* [Set task]: Print every line of the listing exactly, please.
Data shown start
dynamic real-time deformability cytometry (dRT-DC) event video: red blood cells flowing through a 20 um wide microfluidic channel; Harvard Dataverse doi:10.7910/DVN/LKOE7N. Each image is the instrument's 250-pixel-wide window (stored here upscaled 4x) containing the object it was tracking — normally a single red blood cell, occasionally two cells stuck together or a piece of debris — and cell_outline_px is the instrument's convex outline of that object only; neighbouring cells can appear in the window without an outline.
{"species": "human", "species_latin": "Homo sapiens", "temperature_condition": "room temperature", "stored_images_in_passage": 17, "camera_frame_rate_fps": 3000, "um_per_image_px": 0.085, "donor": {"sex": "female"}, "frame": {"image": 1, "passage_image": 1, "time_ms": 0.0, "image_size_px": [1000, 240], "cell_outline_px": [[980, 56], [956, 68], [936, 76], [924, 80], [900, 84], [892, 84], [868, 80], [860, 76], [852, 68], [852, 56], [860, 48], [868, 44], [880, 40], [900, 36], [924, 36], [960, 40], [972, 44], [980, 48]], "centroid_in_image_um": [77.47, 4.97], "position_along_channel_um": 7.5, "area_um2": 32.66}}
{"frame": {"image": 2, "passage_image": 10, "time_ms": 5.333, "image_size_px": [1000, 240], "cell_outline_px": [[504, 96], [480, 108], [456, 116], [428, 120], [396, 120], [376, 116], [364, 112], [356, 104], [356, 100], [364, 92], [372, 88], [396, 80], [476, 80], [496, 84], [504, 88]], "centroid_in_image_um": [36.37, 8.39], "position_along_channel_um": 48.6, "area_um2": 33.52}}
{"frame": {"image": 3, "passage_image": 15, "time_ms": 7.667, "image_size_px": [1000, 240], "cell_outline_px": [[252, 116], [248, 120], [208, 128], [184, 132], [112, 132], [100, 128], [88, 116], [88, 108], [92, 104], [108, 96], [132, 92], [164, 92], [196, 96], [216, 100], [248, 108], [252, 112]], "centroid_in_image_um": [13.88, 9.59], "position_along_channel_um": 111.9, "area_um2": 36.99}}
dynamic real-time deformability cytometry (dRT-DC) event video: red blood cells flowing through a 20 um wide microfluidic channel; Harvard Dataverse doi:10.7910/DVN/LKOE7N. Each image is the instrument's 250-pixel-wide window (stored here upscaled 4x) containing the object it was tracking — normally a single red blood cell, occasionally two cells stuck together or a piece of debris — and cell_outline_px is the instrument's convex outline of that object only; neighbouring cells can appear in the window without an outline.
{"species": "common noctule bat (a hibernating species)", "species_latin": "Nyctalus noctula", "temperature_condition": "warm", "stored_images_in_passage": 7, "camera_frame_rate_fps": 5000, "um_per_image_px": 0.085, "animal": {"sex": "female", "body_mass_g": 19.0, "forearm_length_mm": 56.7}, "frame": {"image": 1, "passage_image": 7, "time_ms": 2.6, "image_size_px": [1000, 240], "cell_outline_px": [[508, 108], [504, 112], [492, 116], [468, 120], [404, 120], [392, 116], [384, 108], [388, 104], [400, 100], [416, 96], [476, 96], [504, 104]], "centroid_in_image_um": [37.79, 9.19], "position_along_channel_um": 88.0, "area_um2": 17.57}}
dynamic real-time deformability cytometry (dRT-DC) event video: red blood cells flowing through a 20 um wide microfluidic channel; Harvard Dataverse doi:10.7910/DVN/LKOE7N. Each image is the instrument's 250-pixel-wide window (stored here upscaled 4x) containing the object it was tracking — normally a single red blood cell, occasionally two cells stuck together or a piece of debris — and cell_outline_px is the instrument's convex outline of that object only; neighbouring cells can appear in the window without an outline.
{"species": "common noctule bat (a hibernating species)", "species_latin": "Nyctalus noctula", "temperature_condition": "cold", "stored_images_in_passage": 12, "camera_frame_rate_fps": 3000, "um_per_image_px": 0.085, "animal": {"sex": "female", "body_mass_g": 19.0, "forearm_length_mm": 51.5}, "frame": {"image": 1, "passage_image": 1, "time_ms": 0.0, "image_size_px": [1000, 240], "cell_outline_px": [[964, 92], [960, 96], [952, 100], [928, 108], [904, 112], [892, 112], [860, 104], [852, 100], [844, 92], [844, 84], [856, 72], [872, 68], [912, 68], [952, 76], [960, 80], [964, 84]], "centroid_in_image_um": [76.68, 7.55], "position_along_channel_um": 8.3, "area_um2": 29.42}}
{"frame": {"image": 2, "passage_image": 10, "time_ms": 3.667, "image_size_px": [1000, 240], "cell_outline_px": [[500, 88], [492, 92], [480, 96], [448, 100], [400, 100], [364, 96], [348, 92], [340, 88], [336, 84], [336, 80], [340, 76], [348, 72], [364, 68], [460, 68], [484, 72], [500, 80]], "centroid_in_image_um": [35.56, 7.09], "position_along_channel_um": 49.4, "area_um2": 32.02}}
Data shown end
* [Written reply]:
dynamic real-time deformability cytometry (dRT-DC) event video: red blood cells flowing through a 20 um wide microfluidic channel; Harvard Dataverse doi:10.7910/DVN/LKOE7N. Each image is the instrument's 250-pixel-wide window (stored here upscaled 4x) containing the object it was tracking — normally a single red blood cell, occasionally two cells stuck together or a piece of debris — and cell_outline_px is the instrument's convex outline of that object only; neighbouring cells can appear in the window without an outline.
{"species": "human", "species_latin": "Homo sapiens", "temperature_condition": "room temperature", "stored_images_in_passage": 17, "camera_frame_rate_fps": 3000, "um_per_image_px": 0.085, "donor": {"sex": "female"}, "frame": {"image": 1, "passage_image": 1, "time_ms": 0.0, "image_size_px": [1000, 240], "cell_outline_px": [[980, 56], [956, 68], [936, 76], [924, 80], [900, 84], [892, 84], [868, 80], [860, 76], [852, 68], [852, 56], [860, 48], [868, 44], [880, 40], [900, 36], [924, 36], [960, 40], [972, 44], [980, 48]], "centroid_in_image_um": [77.47, 4.97], "position_along_channel_um": 7.5, "area_um2": 32.66}}
{"frame": {"image": 2, "passage_image": 10, "time_ms": 5.333, "image_size_px": [1000, 240], "cell_outline_px": [[504, 96], [480, 108], [456, 116], [428, 120], [396, 120], [376, 116], [364, 112], [356, 104], [356, 100], [364, 92], [372, 88], [396, 80], [476, 80], [496, 84], [504, 88]], "centroid_in_image_um": [36.37, 8.39], "position_along_channel_um": 48.6, "area_um2": 33.52}}
{"frame": {"image": 3, "passage_image": 15, "time_ms": 7.667, "image_size_px": [1000, 240], "cell_outline_px": [[252, 116], [248, 120], [208, 128], [184, 132], [112, 132], [100, 128], [88, 116], [88, 108], [92, 104], [108, 96], [132, 92], [164, 92], [196, 96], [216, 100], [248, 108], [252, 112]], "centroid_in_image_um": [13.88, 9.59], "position_along_channel_um": 111.9, "area_um2": 36.99}}
dynamic real-time deformability cytometry (dRT-DC) event video: red blood cells flowing through a 20 um wide microfluidic channel; Harvard Dataverse doi:10.7910/DVN/LKOE7N. Each image is the instrument's 250-pixel-wide window (stored here upscaled 4x) containing the object it was tracking — normally a single red blood cell, occasionally two cells stuck together or a piece of debris — and cell_outline_px is the instrument's convex outline of that object only; neighbouring cells can appear in the window without an outline.
{"species": "common noctule bat (a hibernating species)", "species_latin": "Nyctalus noctula", "temperature_condition": "warm", "stored_images_in_passage": 7, "camera_frame_rate_fps": 5000, "um_per_image_px": 0.085, "animal": {"sex": "female", "body_mass_g": 19.0, "forearm_length_mm": 56.7}, "frame": {"image": 1, "passage_image": 7, "time_ms": 2.6, "image_size_px": [1000, 240], "cell_outline_px": [[508, 108], [504, 112], [492, 116], [468, 120], [404, 120], [392, 116], [384, 108], [388, 104], [400, 100], [416, 96], [476, 96], [504, 104]], "centroid_in_image_um": [37.79, 9.19], "position_along_channel_um": 88.0, "area_um2": 17.57}}
dynamic real-time deformability cytometry (dRT-DC) event video: red blood cells flowing through a 20 um wide microfluidic channel; Harvard Dataverse doi:10.7910/DVN/LKOE7N. Each image is the instrument's 250-pixel-wide window (stored here upscaled 4x) containing the object it was tracking — normally a single red blood cell, occasionally two cells stuck together or a piece of debris — and cell_outline_px is the instrument's convex outline of that object only; neighbouring cells can appear in the window without an outline.
{"species": "common noctule bat (a hibernating species)", "species_latin": "Nyctalus noctula", "temperature_condition": "cold", "stored_images_in_passage": 12, "camera_frame_rate_fps": 3000, "um_per_image_px": 0.085, "animal": {"sex": "female", "body_mass_g": 19.0, "forearm_length_mm": 51.5}, "frame": {"image": 1, "passage_image": 1, "time_ms": 0.0, "image_size_px": [1000, 240], "cell_outline_px": [[964, 92], [960, 96], [952, 100], [928, 108], [904, 112], [892, 112], [860, 104], [852, 100], [844, 92], [844, 84], [856, 72], [872, 68], [912, 68], [952, 76], [960, 80], [964, 84]], "centroid_in_image_um": [76.68, 7.55], "position_along_channel_um": 8.3, "area_um2": 29.42}}
{"frame": {"image": 2, "passage_image": 10, "time_ms": 3.667, "image_size_px": [1000, 240], "cell_outline_px": [[500, 88], [492, 92], [480, 96], [448, 100], [400, 100], [364, 96], [348, 92], [340, 88], [336, 84], [336, 80], [340, 76], [348, 72], [364, 68], [460, 68], [484, 72], [500, 80]], "centroid_in_image_um": [35.56, 7.09], "position_along_channel_um": 49.4, "area_um2": 32.02}}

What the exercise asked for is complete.